Even work was flying. Somehow, they’d managed to keep the lid on the whole credit card scandal in Ballyglen and Andrew had covered the whole of the misappropriated funds personally. Today, Sam was going to visit the local nursing home who’d received some funding from the charity and to see their whole place. She couldn’t bear to think that they would miss out on thousands of euros of help.
She’d downloaded a book onto her phone, stuck the jack into her car dashboard and prepared to listen to Jane Austen all the way there. All was right with her world.
Ginger
December had arrived with a ferocious blast in Dublin. An unexpected flurry of snow overnight had turned mainly to slush and as Ginger looked out of her bedroom window onto the street below, she could see nothing but a mild dusting of early snow on the car roofs. She could still feel the chill in the air, even though her heating had come on. No matter what the weather was though, she walked, although today it would have to be a speedy one – today she had a horrible job to do in Ballyglen and a photographer was picking her up in an hour.
Carla must have mentioned that no newspaper had still got the exclusive on Jason Reynolds’ abandoned wife – now apparently exonerated by the police – and Carla thought it would be wonderful to ‘have someone with Ginger’s empathy talk to her’. Yeah, right.
She pulled on her dressing gown, went out into the living room, switching on lights, and greeted her beloved guinea pigs.
‘Good morning darlings,’ she said, reaching into their luxury guinea pigs’ duplex. There was no sign of either of them: burrowing in their soft nests against the early cold, she figured.
Her walk had become an integral part of her day. It was her meditation.

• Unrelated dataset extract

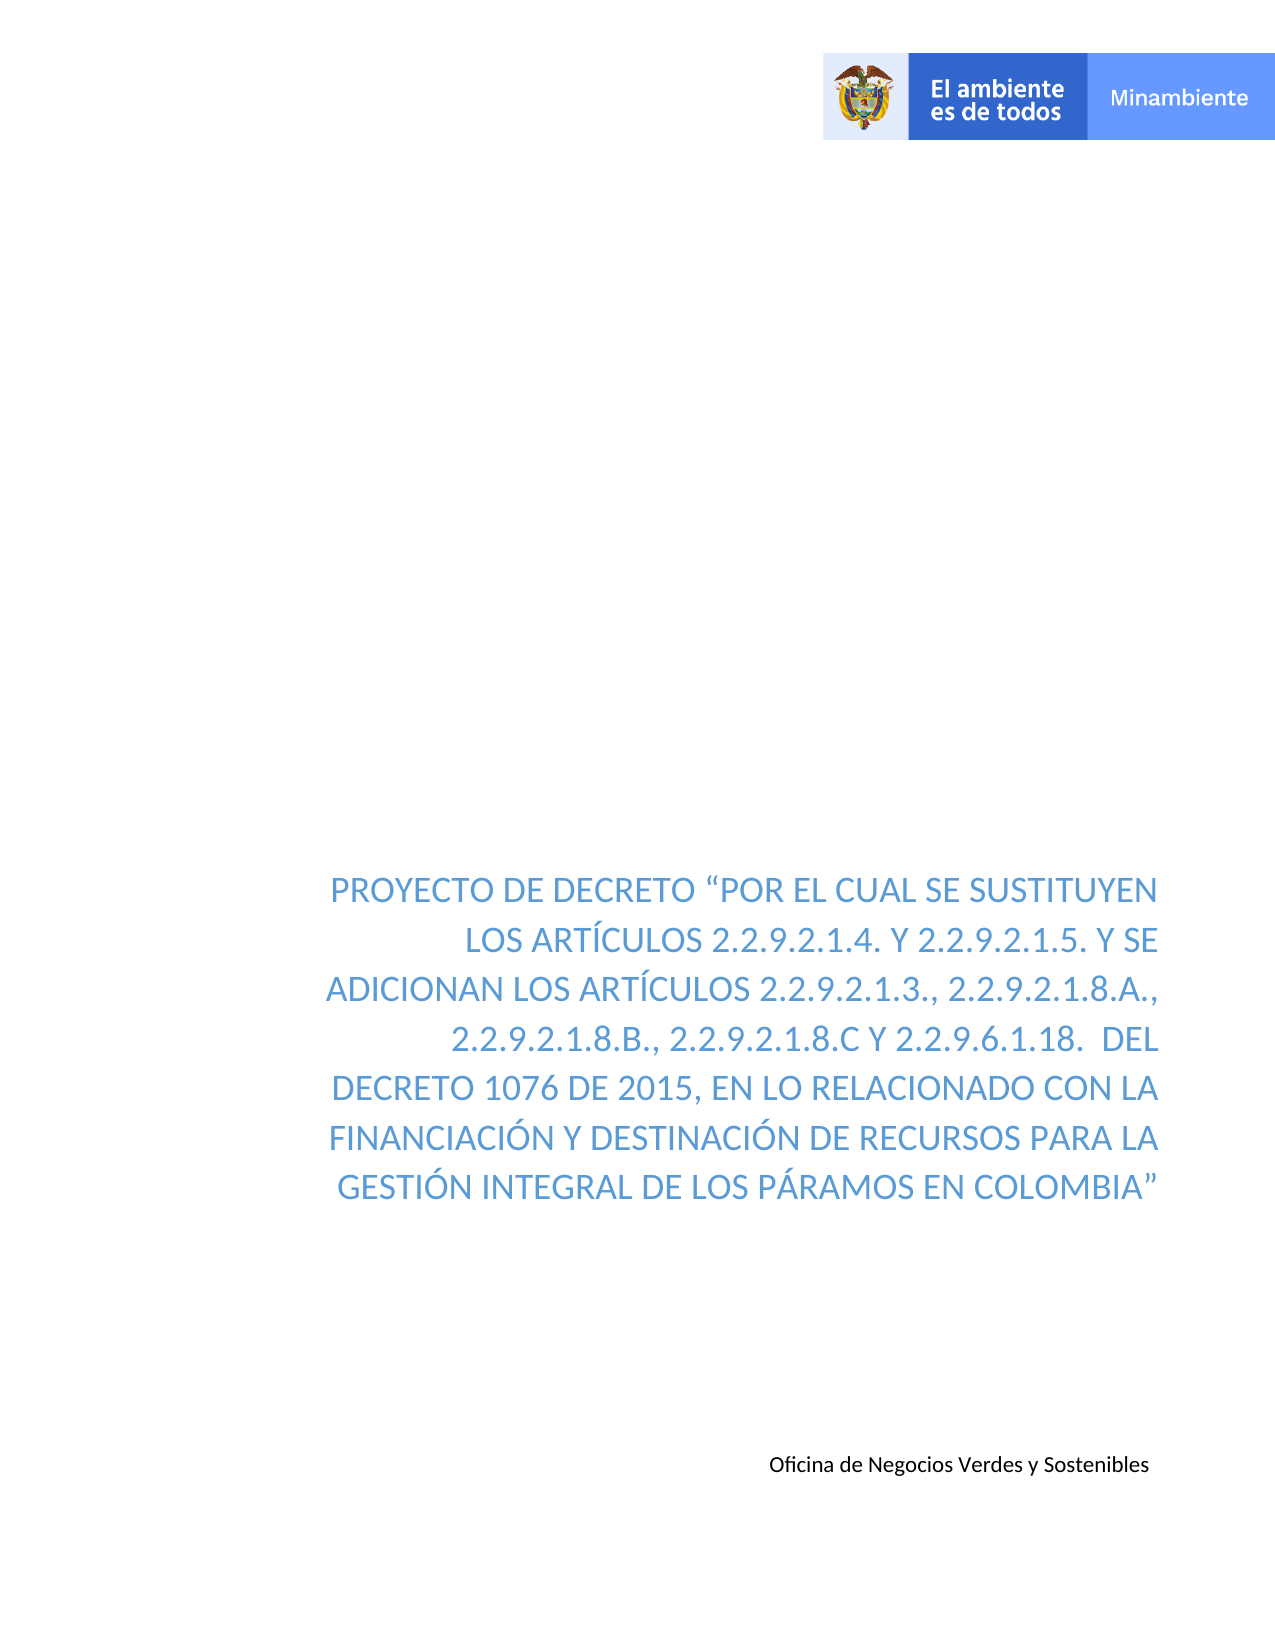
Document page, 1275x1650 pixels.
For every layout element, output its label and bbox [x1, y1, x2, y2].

picture [823, 53, 1275, 140]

How had nobody told her that when you walked and breathed in the fresh air, and looked at the trees growing around you and the canal floating beside you with its birds and wildlife, that your mind could be freed to rest. It wasn’t the hardcore workout sessions she’d done with Will, but in some ways it was better.
She tried not to think about Will so much anymore. It was easier that way. Love hurt.

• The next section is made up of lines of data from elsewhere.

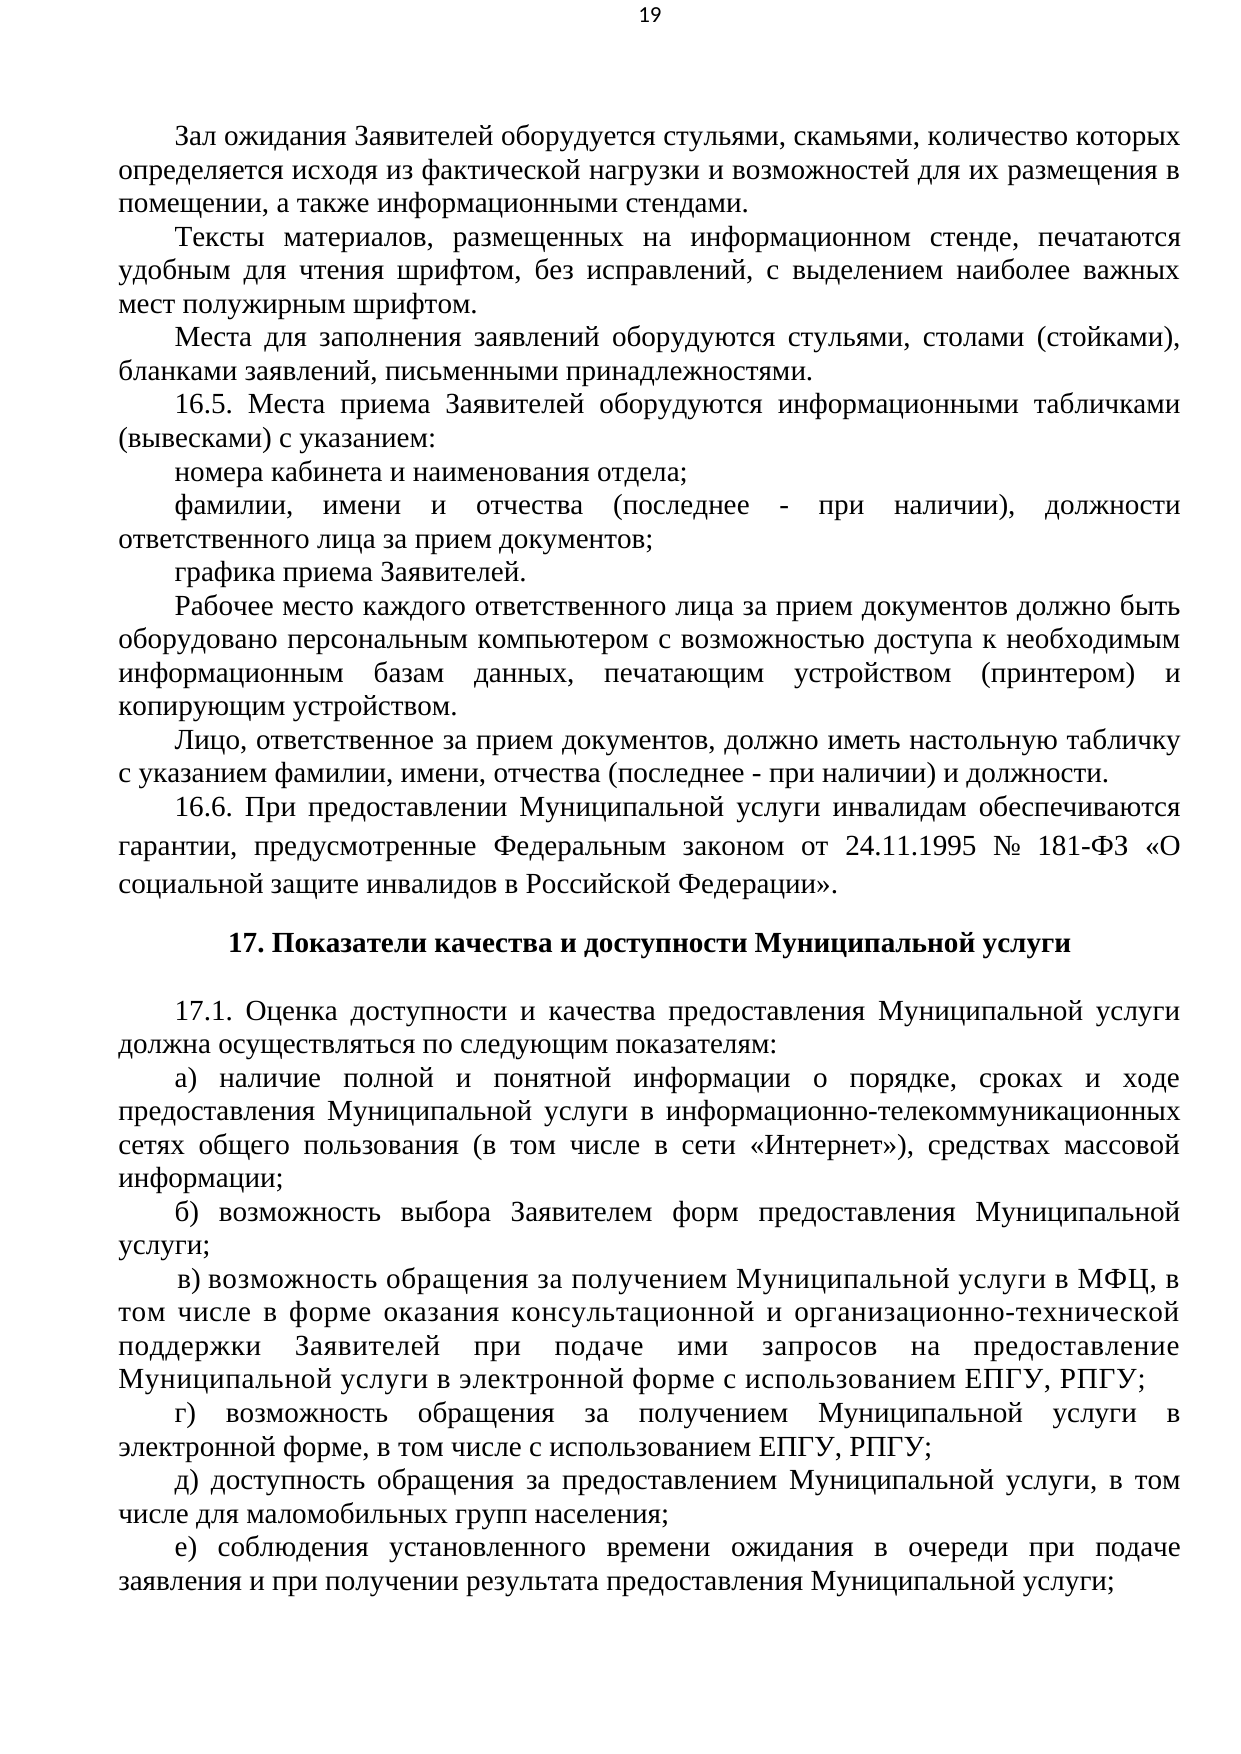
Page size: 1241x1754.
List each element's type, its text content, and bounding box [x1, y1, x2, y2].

text фамилии, имени и отчества (последнее - при наличии), должности ответственного лица за прием документов; [118, 487, 1181, 554]
text Места для заполнения заявлений оборудуются стульями, столами (стойками), бланками заявлений, письменными принадлежностями. [118, 319, 1181, 387]
text Лицо, ответственное за прием документов, должно иметь настольную табличку с указанием фамилии, имени, отчества (последнее - при наличии) и должности. [118, 722, 1181, 789]
text 16.5. Места приема Заявителей оборудуются информационными табличками (вывесками) с указанием: [118, 387, 1181, 454]
text номера кабинета и наименования отдела; [118, 454, 1181, 487]
text а) наличие полной и понятной информации о порядке, сроках и ходе предоставления Муниципальной услуги в информационно-телекоммуникационных сетях общего пользования (в том числе в сети «Интернет»), средствах массовой информации; [118, 1060, 1181, 1194]
text е) соблюдения установленного времени ожидания в очереди при подаче заявления и при получении результата предоставления Муниципальной услуги; [118, 1529, 1181, 1596]
text в) возможность обращения за получением Муниципальной услуги в МФЦ, в том числе в форме оказания консультационной и организационно-технической поддержки Заявителей при подаче ими запросов на предоставление Муниципальной услуги в электронной форме с использованием ЕПГУ, РПГУ; [118, 1261, 1181, 1395]
text графика приема Заявителей. [118, 554, 1181, 588]
text Рабочее место каждого ответственного лица за прием документов должно быть оборудовано персональным компьютером с возможностью доступа к необходимым информационным базам данных, печатающим устройством (принтером) и копирующим устройством. [118, 588, 1181, 722]
text д) доступность обращения за предоставлением Муниципальной услуги, в том числе для маломобильных групп населения; [118, 1462, 1181, 1529]
text г) возможность обращения за получением Муниципальной услуги в электронной форме, в том числе с использованием ЕПГУ, РПГУ; [118, 1395, 1181, 1462]
text 17. Показатели качества и доступности Муниципальной услуги [118, 926, 1181, 959]
text Зал ожидания Заявителей оборудуется стульями, скамьями, количество которых определяется исходя из фактической нагрузки и возможностей для их размещения в помещении, а также информационными стендами. [118, 118, 1181, 219]
text 16.6. При предоставлении Муниципальной услуги инвалидам обеспечиваются гарантии, предусмотренные Федеральным законом от 24.11.1995 № 181-ФЗ «О социальной защите инвалидов в Российской Федерации». [118, 789, 1181, 900]
text Тексты материалов, размещенных на информационном стенде, печатаются удобным для чтения шрифтом, без исправлений, с выделением наиболее важных мест полужирным шрифтом. [118, 219, 1181, 319]
text б) возможность выбора Заявителем форм предоставления Муниципальной услуги; [118, 1194, 1181, 1261]
text 17.1. Оценка доступности и качества предоставления Муниципальной услуги должна осуществляться по следующим показателям: [118, 993, 1181, 1060]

That was another thing she thought a lot about on her morning walks, that love hurt so much. She must have been crazy to have dreamed of love and men and finding that perfect person to spend her life with. What if you found the perfect person and they still hurt you? What happened then? She had meant to throw out all the novels she’d loved for years, where heroic men won the hearts of women who had been through so much, but she couldn’t bear to do it and now she allowed herself to read them, for comfort.
Sometimes you need to comfort yourself because nobody else is going to do it. You need to be kind to yourself. Remember that, girls: you have to take care of you and find the simple things that make you happy. For me, it can be books, but for you it might be chocolate, or a run, or talking with your friends or talking to your mother or hugging your pet.
Ginger had given that advice in a Girlfriend column just the other week and she hadn’t flinched when she’d written about her mother. She’d been so lucky with her family, even if her mother hadn’t been there. But her mother had left her so many wonderful things, like her father and her two brothers and Aunt Grace and then Esmerelda had come along, as had Zoe, Margaret, Jodie, Paula, Lulu and Fiona. There were so many wonderful people in Ginger’s life.